-- DATASET RECORDS --
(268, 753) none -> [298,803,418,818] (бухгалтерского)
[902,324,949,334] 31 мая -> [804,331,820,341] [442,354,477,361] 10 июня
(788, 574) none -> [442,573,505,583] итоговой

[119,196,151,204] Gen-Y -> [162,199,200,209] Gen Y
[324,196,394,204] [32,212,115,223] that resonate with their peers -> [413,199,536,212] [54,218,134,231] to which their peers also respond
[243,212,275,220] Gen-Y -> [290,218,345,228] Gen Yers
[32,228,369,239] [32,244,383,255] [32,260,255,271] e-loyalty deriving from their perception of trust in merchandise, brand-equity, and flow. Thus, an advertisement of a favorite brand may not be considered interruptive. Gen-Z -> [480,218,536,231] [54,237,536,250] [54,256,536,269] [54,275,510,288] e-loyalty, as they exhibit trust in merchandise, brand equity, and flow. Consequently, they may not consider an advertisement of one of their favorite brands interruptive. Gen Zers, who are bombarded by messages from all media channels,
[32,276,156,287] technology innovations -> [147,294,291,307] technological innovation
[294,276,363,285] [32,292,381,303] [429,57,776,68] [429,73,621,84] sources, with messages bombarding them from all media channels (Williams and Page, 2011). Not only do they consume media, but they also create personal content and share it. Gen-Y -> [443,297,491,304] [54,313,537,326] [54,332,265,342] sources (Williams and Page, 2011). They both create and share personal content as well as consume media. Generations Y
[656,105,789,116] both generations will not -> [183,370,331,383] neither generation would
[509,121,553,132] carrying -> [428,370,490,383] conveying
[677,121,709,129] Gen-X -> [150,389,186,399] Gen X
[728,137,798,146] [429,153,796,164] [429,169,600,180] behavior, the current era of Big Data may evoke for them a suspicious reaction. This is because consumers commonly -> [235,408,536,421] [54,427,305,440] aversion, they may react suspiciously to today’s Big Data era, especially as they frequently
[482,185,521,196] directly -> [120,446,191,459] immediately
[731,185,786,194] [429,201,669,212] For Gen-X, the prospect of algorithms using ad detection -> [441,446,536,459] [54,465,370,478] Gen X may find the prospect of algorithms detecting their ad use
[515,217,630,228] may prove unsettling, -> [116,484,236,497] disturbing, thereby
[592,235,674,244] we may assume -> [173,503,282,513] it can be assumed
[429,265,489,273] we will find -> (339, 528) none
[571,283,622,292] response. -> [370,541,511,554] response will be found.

==

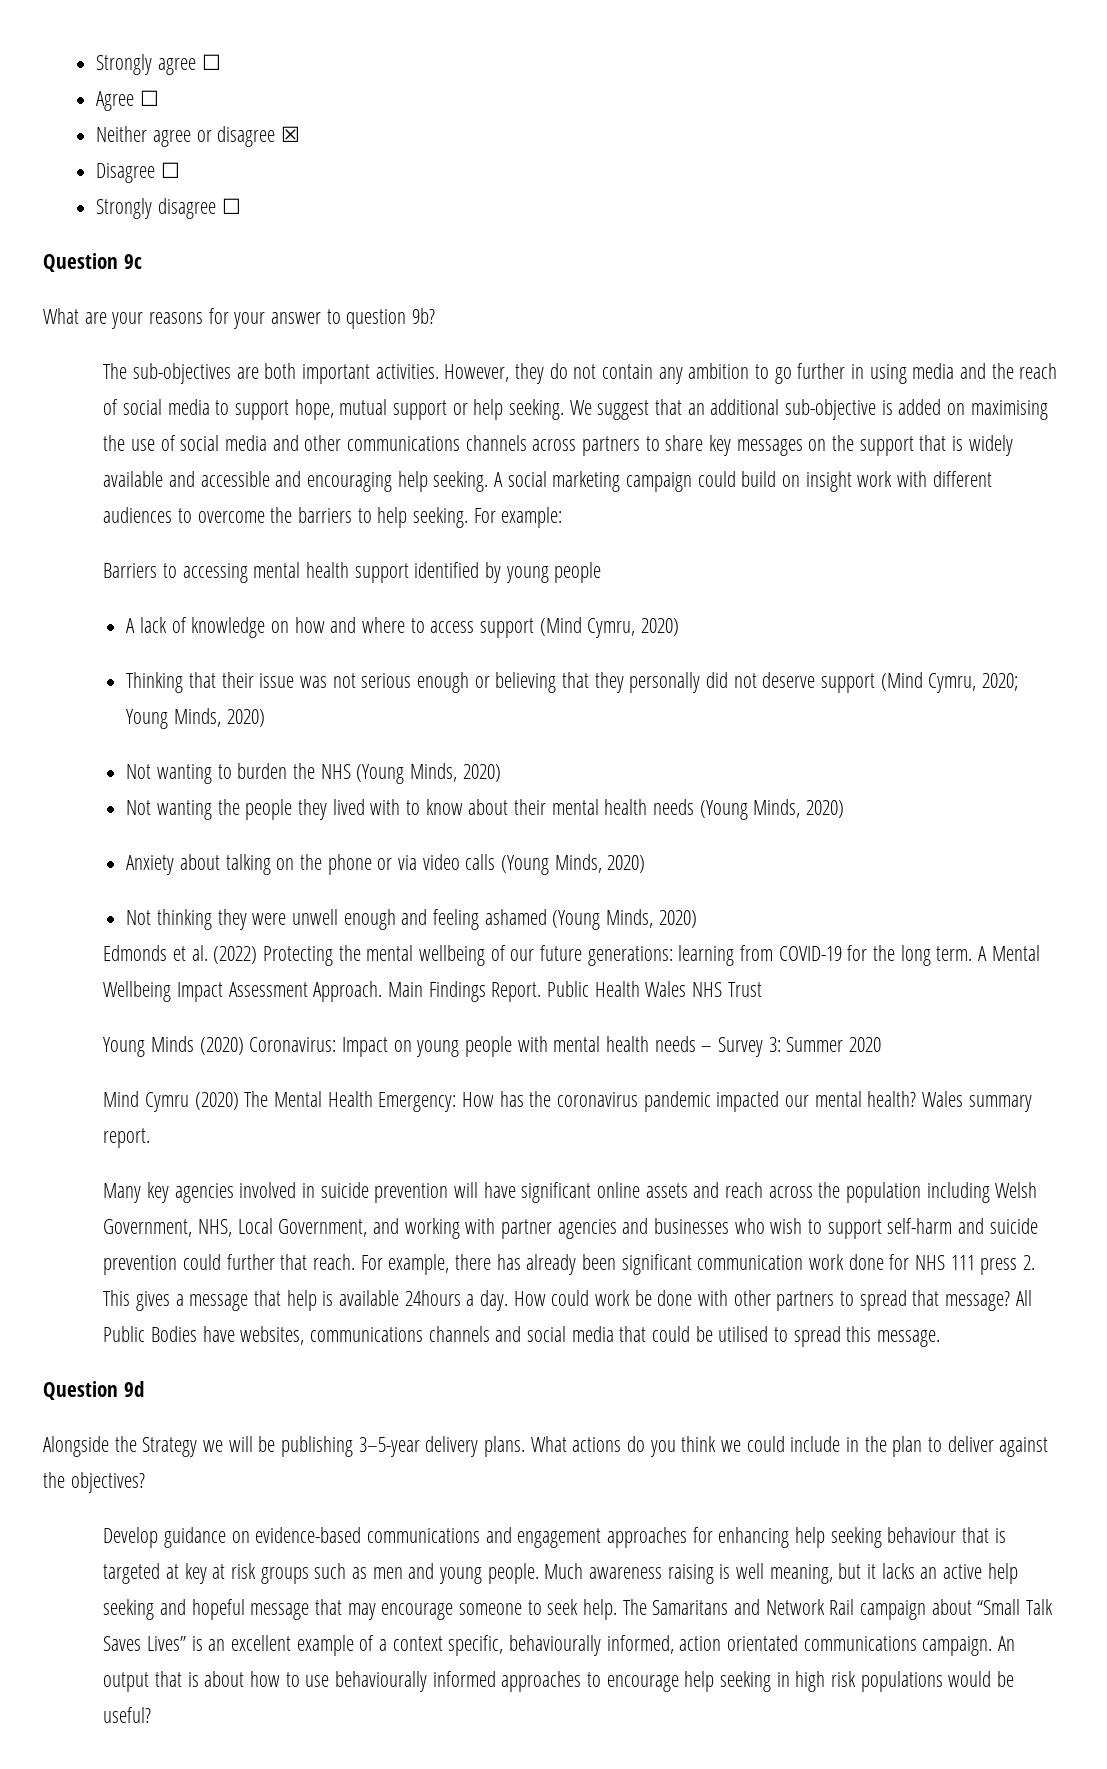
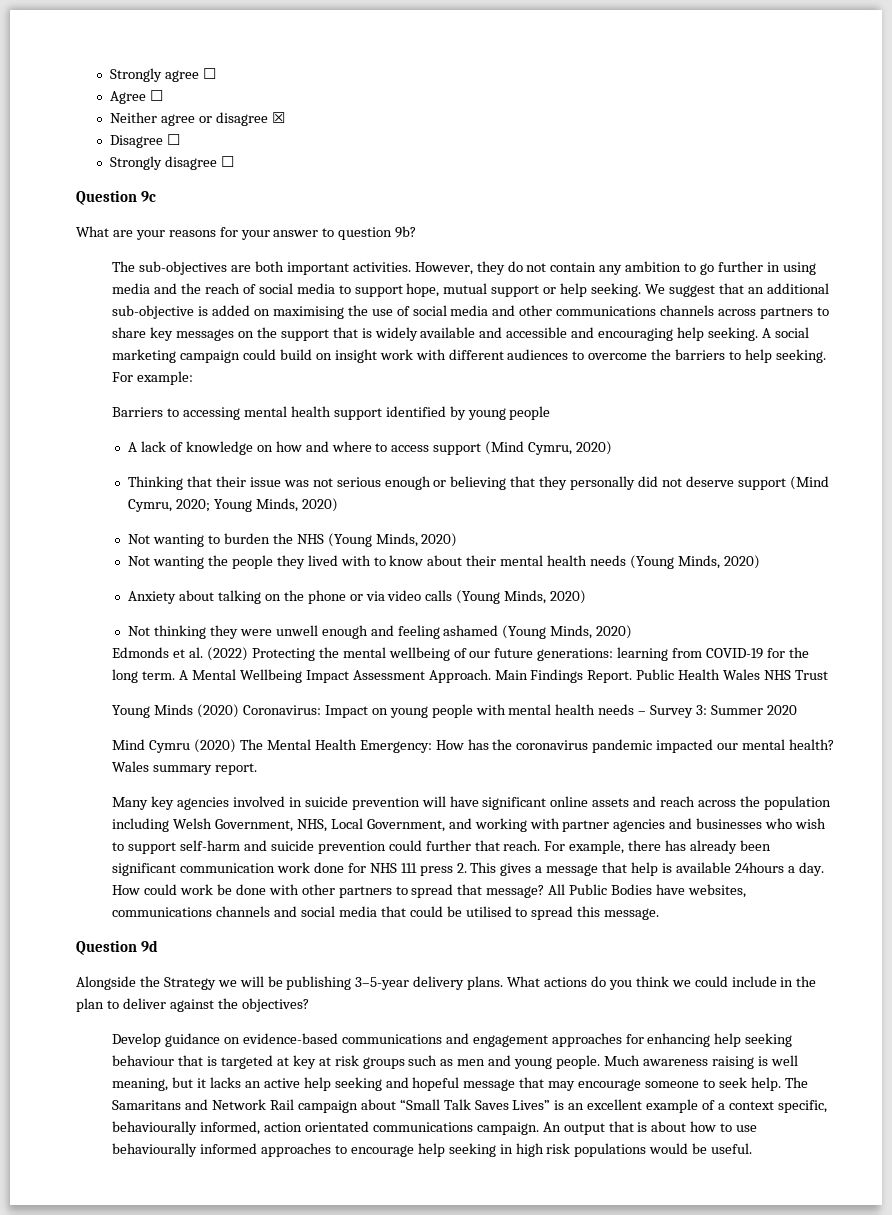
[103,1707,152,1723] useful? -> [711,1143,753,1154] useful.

-- TASK DIRECTIONS --
Reprint exactly the lines above that start at the one with "[509,121,553,132] carrying ->" and end at the one with "[677,121,709,129] Gen-X ->", keeping both and adding none.

-- TASK OUTPUT --
[509,121,553,132] carrying -> [428,370,490,383] conveying
[677,121,709,129] Gen-X -> [150,389,186,399] Gen X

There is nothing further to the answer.